A screaming comes from the balcony of the apartment next to you, some one else is drunk under the summer moon again, the armies of the night troll the residential streets looking for the cars they parked for their pub crawls on the business strip three blocks away. More screams, yelling, every clumsy curse word you ever on the play ground said this time with no relish or daring, just animal sounds an animal makes when you poke it with a stick. I'd been working late, writing away on some issue or the other, Bill Evans playing sweet and brittle piano through my head phones as I let the screen swell with paragraphs praising Mailer, DeLillo, Joyce Carol Oates, yet again, for raising the conciousness of the era, or at least inspiring me again to write late into the evening.But then the writing is over and the computer goes off, and when I take off the headphones, helicopters swoop over the roof, police radios crackle along a wet, dank street, drunk males are scrambling over the fences to avoid the Long, Arthritic Arm of the Law.
Thank god for His Miracle Invention of Ear Plugs. At a younger age I would be in someone's face, making threats, chest puffed for a fight.What can you do? There's a minute of satisfaction telling some to shut up when they've woken you up more than once, late at night. But then comes the idea, the cold and sobering realization that the only thing you've done is come off like a cranky old geezer who's ready to choke on his congealing sense of comfort. There's a principle at stake, yes, but it has everything to do with my sense of what's right for me, of what I think I'm owed in small measure rather than the application of any greater good.
I just want the nights to be as quiet as the likes mom and dad enjoyed before they decided to have us kids. There is the on going irony of aging, getting older, that the original night owl alkie is now a middle aged working stiff who requires his sleep, and feels the creaks and groans of the joints and the disposition if he hasn't the fabled eight hours, give or take. That much annoys the fuck out of me, and it's not uncommon to find myself using it as a way of making the noisy kids somehow correct in their pestering ruckus.
The facts remain, though, that it's most likely that I'll continue to wave my shoe like grandma used to , and make the harrummmmpphhing noise when it comes down to my will or nothing at all. Sometimes I wonder if I was born or merely set aside in another dimension of newspaper grey and was launched into this world because what ever the case was running low on the premium designs. It's a habitual thought, a shudder of doubt when staking hands or crossing streets or visiting people who and which are so familiar, so complete in intimate nuances and shared knowledge that they seem alien and strange, like specimens under glass in a museum I keep visiting for a lesson that just keeps turning the corner to the next gallery when my hard shoes hit the tile. Everything I look for is just out of focus, short of the designs I see and have drawn.

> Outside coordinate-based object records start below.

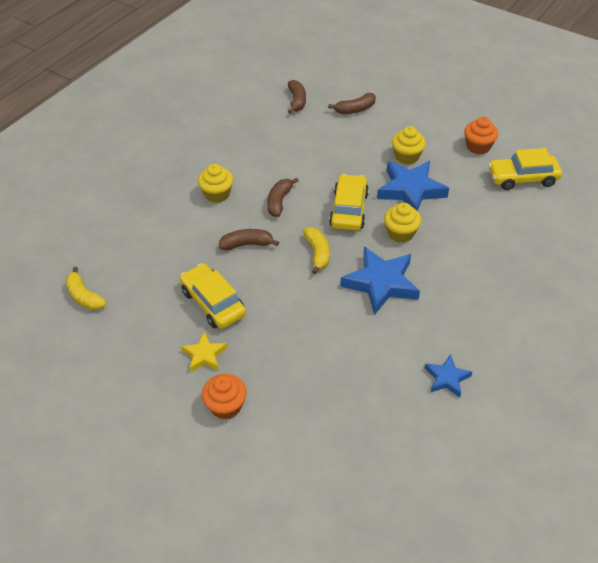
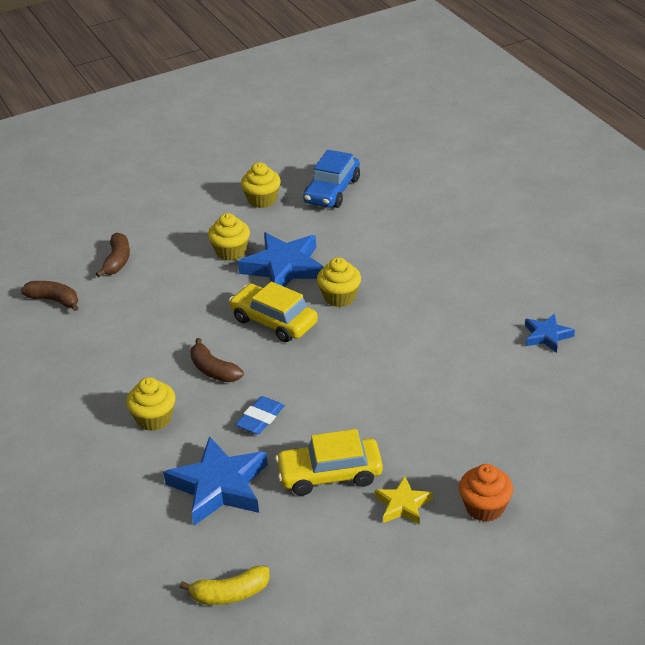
camera: 60 degrees left, 10 degrees down
brown banana [219,229,279,250] -> blue eraser [235,396,285,434]
yellow banana [303,227,330,274] -> none
blue star [340,247,420,315] -> blue star moved to [163,436,268,525]
orange cupcake [464,117,498,154] -> yellow cupcake [241,162,281,208]
yellow car [488,148,562,190] -> blue car [303,150,360,208]

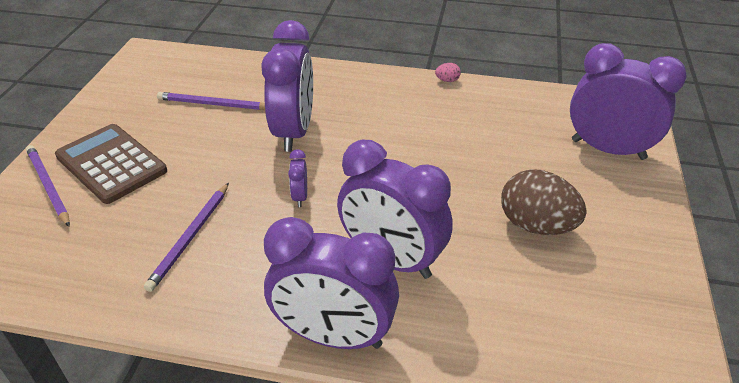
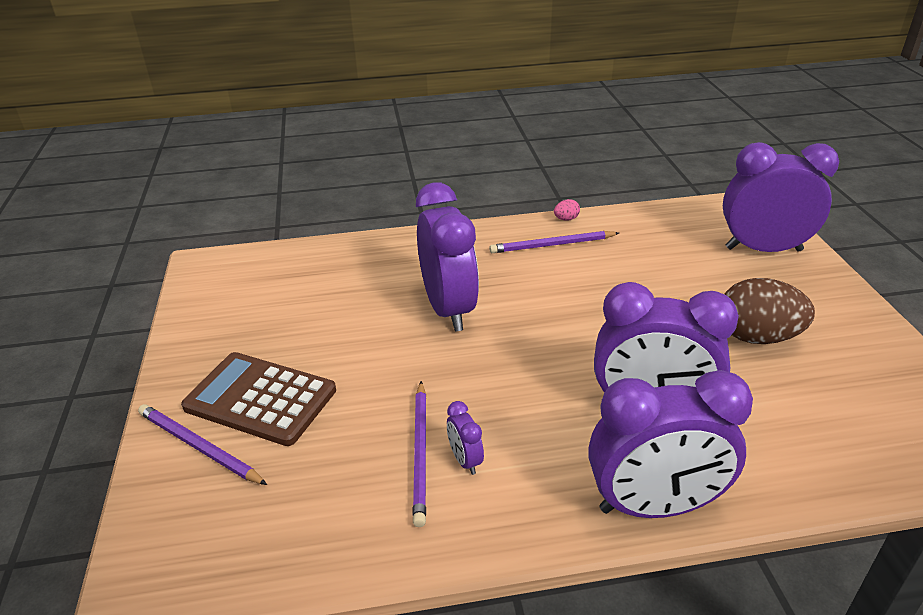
camera: 20 degrees left, 5 degrees down
purple pencil [157,92,265,110] -> purple pencil moved to [489,231,619,253]
purple clock [288,149,307,207] -> purple clock moved to [447,401,484,475]

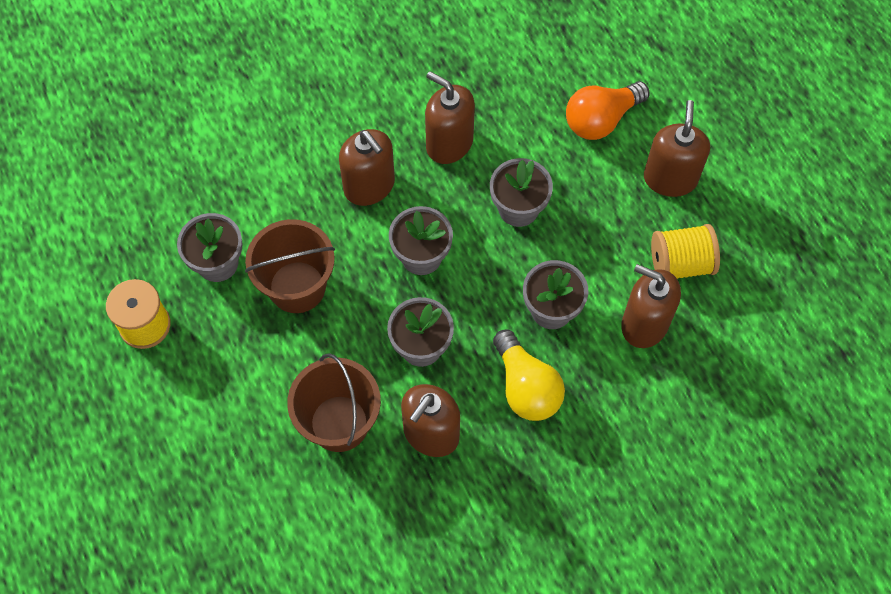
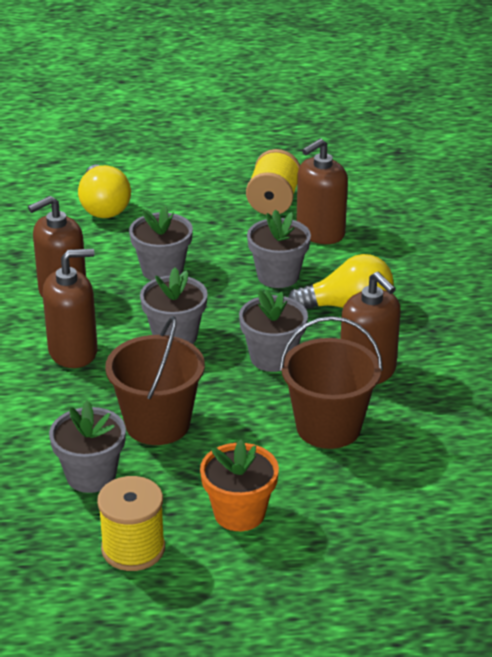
camera: 70 degrees left, 30 degrees down
orange light bulb [566,81,650,140] -> yellow light bulb [78,165,131,218]
brown soap dispenser [644,100,710,197] -> none
none -> orange flower pot [200,440,279,531]

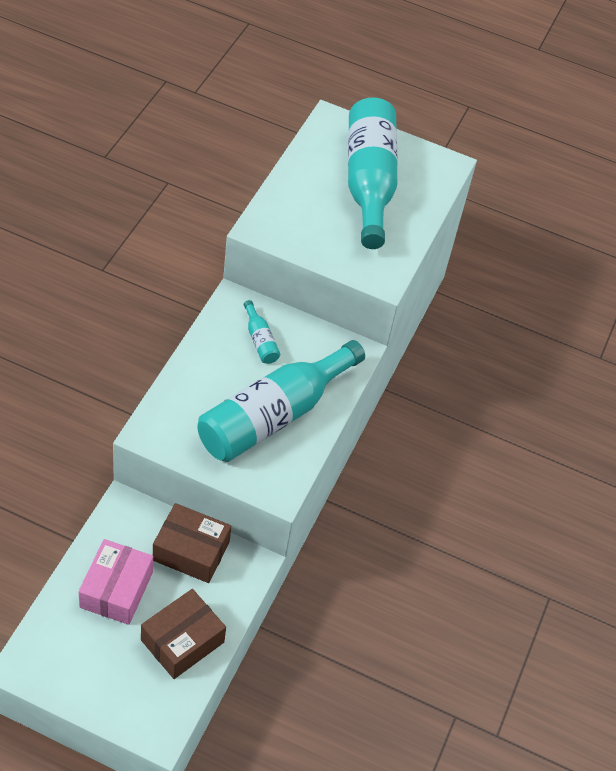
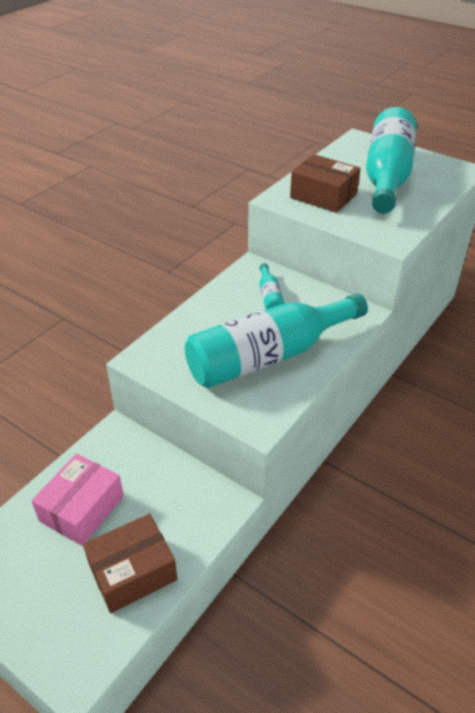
camera: 20 degrees right, 10 degrees down
brown box [153,503,231,583] -> brown box moved to [290,154,361,213]

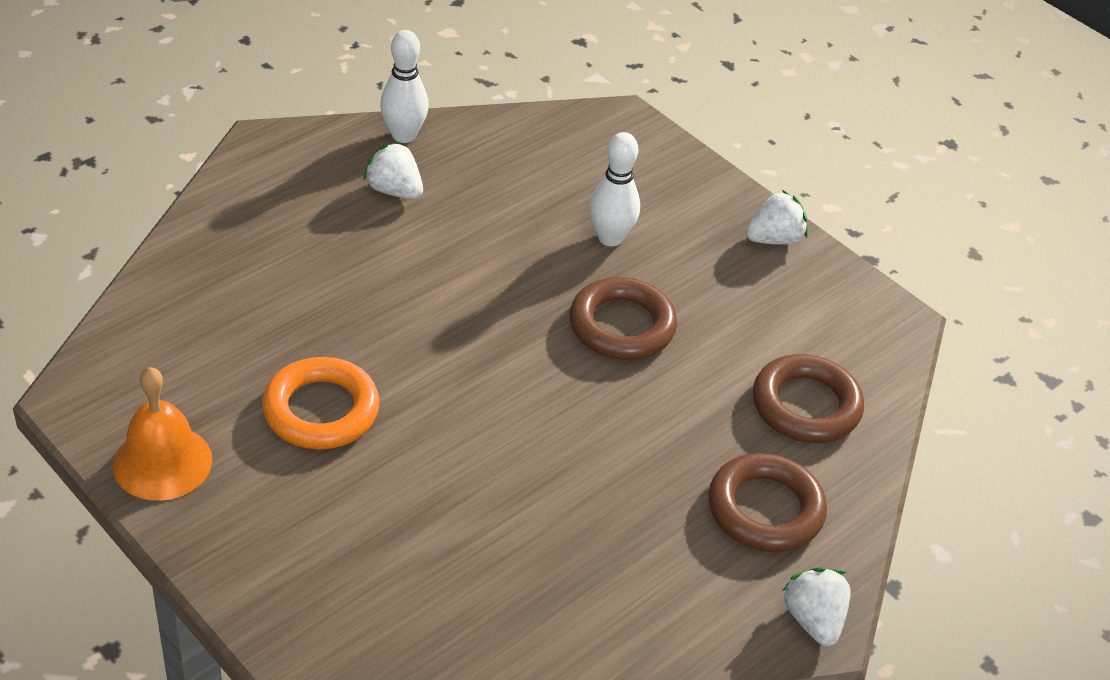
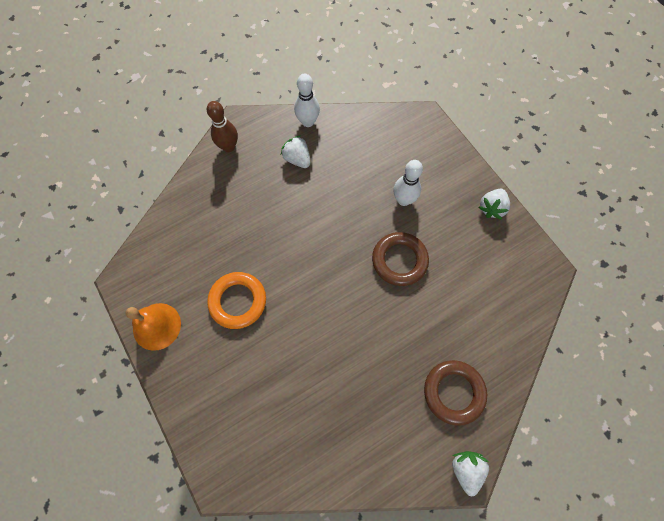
camera: 15 degrees right, 25 degrees up
white strawberry [746,190,808,245] -> white strawberry turned 135 degrees clockwise [478,189,510,220]
brown ring [753,354,864,443] -> none
none -> brown bowling pin [207,101,238,152]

Believing the world is seeing beyond the box scores and trusting what it says on the certificate; the biography has already been started, a page of facts that have gotten absurdly complicated, in love their own inventory of details that are pressed now in their uniqueness, creased and pleated, ready for rough waters I imagine await at the end of the map, where boats fall off and drift with sails full of solar wind until I wake up and yawn and scan the items on the table, the newspaper, the dirty bowls, someone else's pack of Marlboro 100s. The universe is reassembled, seamless as death itself.
Years ago I wondered if there was life on other planets precisely at the time when she left me, or asked me to leave, I wondered who else in this darkness knows this hurt as well as I?, and I stared for hours at her apartment as if trying to make the walls fly away, to lift her off the sofa, away from her meal , and bring her into my arms where I stood in the dark, next to a payphone, with out change to call out far enough to the wilderness where there is only wind and tall grass, maybe houses at the bottom of canyons that you see from jets leaving your home town before you enter the clouds that will drag on the wingspan, I would stare and the walls would stay where the carpenters intended them to remain, there was nothing to see, but I stared harder, right through the building, to the stars I knew were there, receiving radio waves, TV shows, thoughts of strong desire translatable only by action, hear me, hear me, who else shivers in a dark corner in unique misery, genius of articulated regret, who else speaks when no language gets the purity of the idea right, just right, thus forcing one to live in craziness, at the end of the alley, drinking from bottles I've pealed the labels from? As usual, the stars don't answer, they don't say a word.